2012-2016 arası, rektör yardımcısı olarak, araştırmadan sorumlu olarak çalıştım. Rektörümüz Prof. Gülay Barbarosoğlu çok takdir edilen bir rektördü, ve ikinci döneminde yapılan rektörlük seçimlerinde % 86 oy alarak seçildi. 15 Temmuz sonrası rektör seçimleri KHK ile kaldırıldı ve rektörümüz atanmadı. Bu ara dönemde, aynı ekipte rektör yardımcılığı yapan Prof. Dr. Mehmed Özkan, rektörlüğe aday olmasa da, rektör olarak atandı. Üniversite, seçilmiş rektörünün atanmamasını protesto etse de, aynı ekibin devam etmesi, olumlu oldu; ve üniversite, başarılı bir yönetim dönemi geçirdi. **

1 Ocak 2021 gecesi akademik bir görüş alınmadan dışarıdan bir kişinin rektör olarak atanması, üniversitenin öğretim üyelerinin, öğrencilerinin ve mezunlarının protestosu ile karşılandı. Bu atamaya karşı çıkmak için pek çok neden var; ancak ilkesel olarak şöyle açıklanabilir:

Üniversite senatomuz, 2012 yılında, üniversitenin yönetimine esas olacak temel ilkeler kabul etmişti***. Bu ilkelerin üç tanesi, itirazımıza temel oluşturuyor:

1- Üniversitelerin herhangi bir kişi ya da kuruluşun etki veya baskısına maruz kalmaması ve siyaset aracı olarak kullanılmaması, bilimsel ve toplumsal gelişim açısından vazgeçilmezdir.

2- Üniversitelerde karar alma yetkisinin demokratik yöntemlerle seçilmiş kurullarda ve akademik yöneticilerde olması özerklik için şarttır. Rektör, dekan, enstitü müdürü, yüksekokul müdür, bölüm başkanı gibi akademik yöneticiler atamayla değil seçimle belirlenmelidir.

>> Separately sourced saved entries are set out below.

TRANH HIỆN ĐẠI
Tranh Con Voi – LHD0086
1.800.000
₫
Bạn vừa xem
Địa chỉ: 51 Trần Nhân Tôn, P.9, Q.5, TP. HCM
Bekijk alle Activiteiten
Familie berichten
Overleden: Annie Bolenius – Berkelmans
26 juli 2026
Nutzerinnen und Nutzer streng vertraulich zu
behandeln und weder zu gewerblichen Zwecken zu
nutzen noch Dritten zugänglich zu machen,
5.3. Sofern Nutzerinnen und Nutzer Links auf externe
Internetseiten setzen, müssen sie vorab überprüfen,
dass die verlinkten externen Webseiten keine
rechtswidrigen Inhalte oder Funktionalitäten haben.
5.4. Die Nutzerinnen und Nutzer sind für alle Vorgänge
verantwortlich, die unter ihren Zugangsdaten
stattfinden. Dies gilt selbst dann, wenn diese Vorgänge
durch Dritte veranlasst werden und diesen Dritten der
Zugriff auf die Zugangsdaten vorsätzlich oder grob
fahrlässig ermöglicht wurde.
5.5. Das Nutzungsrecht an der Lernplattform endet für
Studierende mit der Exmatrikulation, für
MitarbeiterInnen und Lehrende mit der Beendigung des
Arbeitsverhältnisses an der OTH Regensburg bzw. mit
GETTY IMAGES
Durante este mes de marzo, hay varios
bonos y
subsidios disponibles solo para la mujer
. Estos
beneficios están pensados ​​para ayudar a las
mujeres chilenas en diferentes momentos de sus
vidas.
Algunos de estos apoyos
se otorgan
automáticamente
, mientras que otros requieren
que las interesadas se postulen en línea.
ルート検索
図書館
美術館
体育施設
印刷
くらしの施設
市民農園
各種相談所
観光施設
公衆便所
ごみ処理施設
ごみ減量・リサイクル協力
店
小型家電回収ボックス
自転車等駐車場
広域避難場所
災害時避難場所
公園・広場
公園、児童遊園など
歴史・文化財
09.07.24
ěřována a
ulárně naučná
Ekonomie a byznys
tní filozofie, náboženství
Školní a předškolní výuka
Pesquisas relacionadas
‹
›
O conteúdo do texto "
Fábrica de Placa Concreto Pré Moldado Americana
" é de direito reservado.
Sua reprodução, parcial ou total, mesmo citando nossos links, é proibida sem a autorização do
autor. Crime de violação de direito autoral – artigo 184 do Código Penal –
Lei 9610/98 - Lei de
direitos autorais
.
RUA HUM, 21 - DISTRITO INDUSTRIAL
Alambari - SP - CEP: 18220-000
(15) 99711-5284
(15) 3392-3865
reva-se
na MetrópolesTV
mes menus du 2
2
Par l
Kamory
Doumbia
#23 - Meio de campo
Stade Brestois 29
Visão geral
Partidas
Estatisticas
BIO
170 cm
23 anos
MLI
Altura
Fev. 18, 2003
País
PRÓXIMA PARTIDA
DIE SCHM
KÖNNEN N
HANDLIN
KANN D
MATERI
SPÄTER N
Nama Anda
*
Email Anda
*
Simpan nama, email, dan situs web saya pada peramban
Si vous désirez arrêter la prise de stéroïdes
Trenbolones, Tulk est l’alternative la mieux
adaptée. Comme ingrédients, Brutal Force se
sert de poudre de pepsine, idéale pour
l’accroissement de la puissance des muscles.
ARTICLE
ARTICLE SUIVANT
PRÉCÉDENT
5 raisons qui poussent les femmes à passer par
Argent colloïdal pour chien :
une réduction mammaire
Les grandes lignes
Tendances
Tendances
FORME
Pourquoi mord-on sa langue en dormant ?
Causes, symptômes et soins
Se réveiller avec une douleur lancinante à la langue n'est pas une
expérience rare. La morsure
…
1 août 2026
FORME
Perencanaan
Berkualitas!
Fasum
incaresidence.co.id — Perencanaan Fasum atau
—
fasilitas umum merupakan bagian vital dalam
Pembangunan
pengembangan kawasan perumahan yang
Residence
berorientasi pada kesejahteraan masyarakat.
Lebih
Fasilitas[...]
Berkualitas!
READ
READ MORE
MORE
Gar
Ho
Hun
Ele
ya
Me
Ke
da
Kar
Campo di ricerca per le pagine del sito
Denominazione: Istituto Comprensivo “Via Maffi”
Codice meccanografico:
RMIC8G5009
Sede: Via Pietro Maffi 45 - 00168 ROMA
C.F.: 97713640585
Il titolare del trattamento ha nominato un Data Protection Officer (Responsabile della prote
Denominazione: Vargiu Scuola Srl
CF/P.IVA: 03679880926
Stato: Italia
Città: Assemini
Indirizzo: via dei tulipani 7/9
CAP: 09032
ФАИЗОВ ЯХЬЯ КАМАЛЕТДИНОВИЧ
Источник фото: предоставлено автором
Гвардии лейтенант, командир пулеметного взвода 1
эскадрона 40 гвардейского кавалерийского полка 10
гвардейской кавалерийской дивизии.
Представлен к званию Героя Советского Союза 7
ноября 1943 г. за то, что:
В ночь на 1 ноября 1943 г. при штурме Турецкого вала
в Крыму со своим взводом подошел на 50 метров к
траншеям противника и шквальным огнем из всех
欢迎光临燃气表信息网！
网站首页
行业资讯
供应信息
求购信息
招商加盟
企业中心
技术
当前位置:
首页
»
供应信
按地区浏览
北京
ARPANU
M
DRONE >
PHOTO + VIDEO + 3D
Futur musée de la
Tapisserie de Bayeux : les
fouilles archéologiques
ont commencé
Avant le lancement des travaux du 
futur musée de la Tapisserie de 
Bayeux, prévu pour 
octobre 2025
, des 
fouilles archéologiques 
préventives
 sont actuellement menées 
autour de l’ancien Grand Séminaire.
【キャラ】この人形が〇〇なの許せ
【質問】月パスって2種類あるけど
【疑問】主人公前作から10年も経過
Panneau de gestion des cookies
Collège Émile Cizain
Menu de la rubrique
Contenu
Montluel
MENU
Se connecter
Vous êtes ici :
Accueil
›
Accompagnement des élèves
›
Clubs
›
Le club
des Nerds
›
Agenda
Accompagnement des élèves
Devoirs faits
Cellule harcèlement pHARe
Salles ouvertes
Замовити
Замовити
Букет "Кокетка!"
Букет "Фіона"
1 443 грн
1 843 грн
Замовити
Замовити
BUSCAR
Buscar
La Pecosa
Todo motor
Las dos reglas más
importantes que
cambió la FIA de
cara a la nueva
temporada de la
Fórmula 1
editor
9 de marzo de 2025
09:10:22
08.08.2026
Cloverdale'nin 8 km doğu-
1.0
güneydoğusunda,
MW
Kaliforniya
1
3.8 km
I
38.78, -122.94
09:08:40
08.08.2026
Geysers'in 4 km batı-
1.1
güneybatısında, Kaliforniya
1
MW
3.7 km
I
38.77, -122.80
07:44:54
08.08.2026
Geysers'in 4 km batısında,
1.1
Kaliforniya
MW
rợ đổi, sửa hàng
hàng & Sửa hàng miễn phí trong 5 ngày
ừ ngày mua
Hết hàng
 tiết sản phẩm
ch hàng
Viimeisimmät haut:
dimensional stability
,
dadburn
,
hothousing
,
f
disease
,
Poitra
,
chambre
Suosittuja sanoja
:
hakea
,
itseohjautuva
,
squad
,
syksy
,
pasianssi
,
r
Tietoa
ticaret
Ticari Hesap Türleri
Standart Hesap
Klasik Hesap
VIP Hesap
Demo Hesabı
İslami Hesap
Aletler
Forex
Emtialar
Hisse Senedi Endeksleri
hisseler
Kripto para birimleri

3- Üniversitelerin, özerk anayasal kurumlar olarak, akademik programlarını ve araştırma politikalarını öğretim elemanlarınca ve/veya üniversite kurullarınca kararlaştırılarak belirlemesi, bilimsel özgürlüğün ve yaratıcılığın şartlarındandır.

Üniversitenin temelini, özgür düşünce oluşturur. Bilimsel araştırma, her fikirden kuşku duyma; fikirleri sınamak için nesnel deneyler tasarlayıp doğruyu aramaya dayalıdır. Üniversitenin bu işlevlerini yerine getirebilmesi için özerk olması, kaynaklarının siyasi baskılardan bağımsız olması ve tabandan yönetim ilkelerini benimsemiş, liderlik yapabilecek akademik vasıflara sahip akademisyenlerce yönetilmesi gereklidir. Dünyanın hemen her yerinde saygın akademik kurumlar, akademisyenlerin söz sahibi olduğu mekanizmalarca akademik yöneticilerini seçerler.

Ülkemizde de, üniversitelerimizin bilimsel bilgi ve düşünce üretme işlevlerini yerine getirebilmeleri için, ilgili mevzuat, bu doğrultuda mecliste ele alınmalı ve güncellenmelidir.

Lale Akarun

* Üstün Ergüder, Yükseköğretimin Fırtınalı Sularında, Boğaziçi Üniversitesi›nde Başlayan Yolculuk, Doğan Kitap, 2015.
** https://t24.com.tr/haber/bogazici-hocalarindan-yok-e-yanit-12-eylul-de-disaridan-atanan-rektorun-referans-verilmesi-talihsiz-bir-ifade,926296
*** Boğaziçi Üniversitesi Senato tutanağı: 2012-9; Ek 18.

Bu yazı HBT'nin 254. sayısında yayınlanmıştır.